Out of the data below, copy every line with the string "LogPerformanceEvent".

[Source texts of formatted documents]
----------

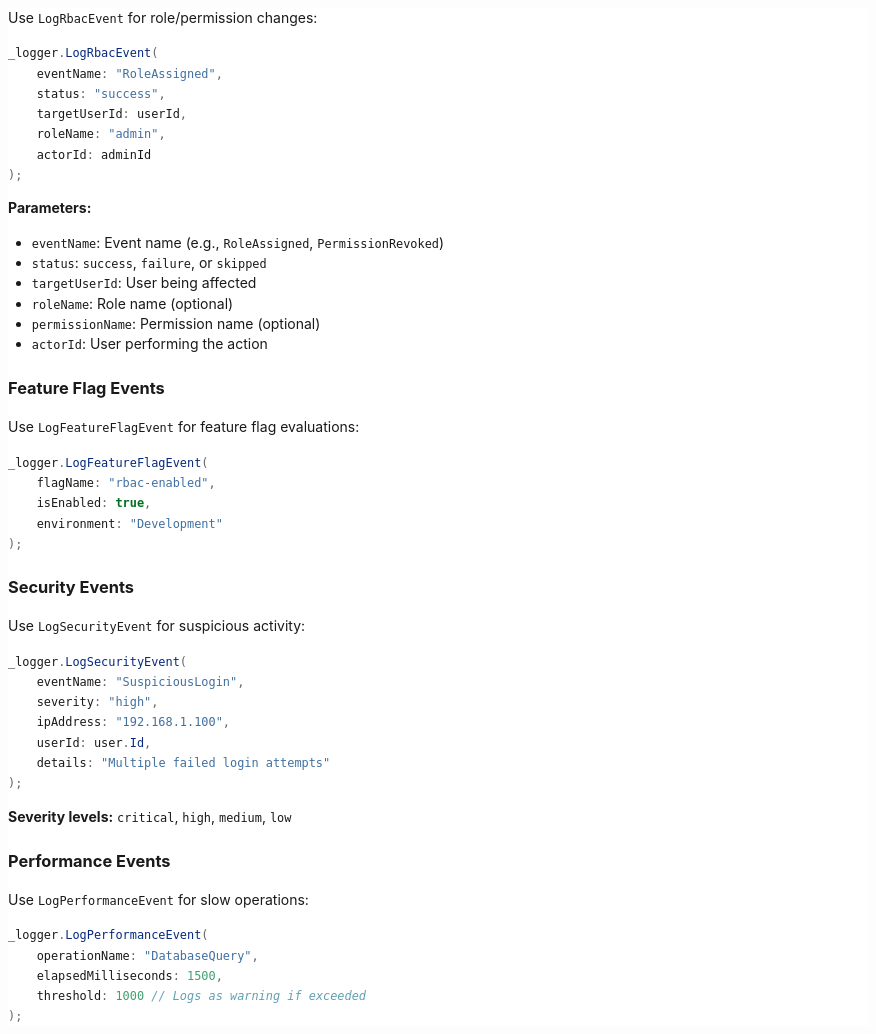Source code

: Use `LogRbacEvent` for role/permission changes:

```csharp
_logger.LogRbacEvent(
    eventName: "RoleAssigned",
    status: "success",
    targetUserId: userId,
    roleName: "admin",
    actorId: adminId
);
```

**Parameters:**
- `eventName`: Event name (e.g., `RoleAssigned`, `PermissionRevoked`)
- `status`: `success`, `failure`, or `skipped`
- `targetUserId`: User being affected
- `roleName`: Role name (optional)
- `permissionName`: Permission name (optional)
- `actorId`: User performing the action

### Feature Flag Events

Use `LogFeatureFlagEvent` for feature flag evaluations:

```csharp
_logger.LogFeatureFlagEvent(
    flagName: "rbac-enabled",
    isEnabled: true,
    environment: "Development"
);
```

### Security Events

Use `LogSecurityEvent` for suspicious activity:

```csharp
_logger.LogSecurityEvent(
    eventName: "SuspiciousLogin",
    severity: "high",
    ipAddress: "192.168.1.100",
    userId: user.Id,
    details: "Multiple failed login attempts"
);
```

**Severity levels:** `critical`, `high`, `medium`, `low`

### Performance Events

Use `LogPerformanceEvent` for slow operations:

```csharp
_logger.LogPerformanceEvent(
    operationName: "DatabaseQuery",
    elapsedMilliseconds: 1500,
    threshold: 1000 // Logs as warning if exceeded
);
```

----------

TASK ANSWER ▸
Use `LogPerformanceEvent` for slow operations:
_logger.LogPerformanceEvent(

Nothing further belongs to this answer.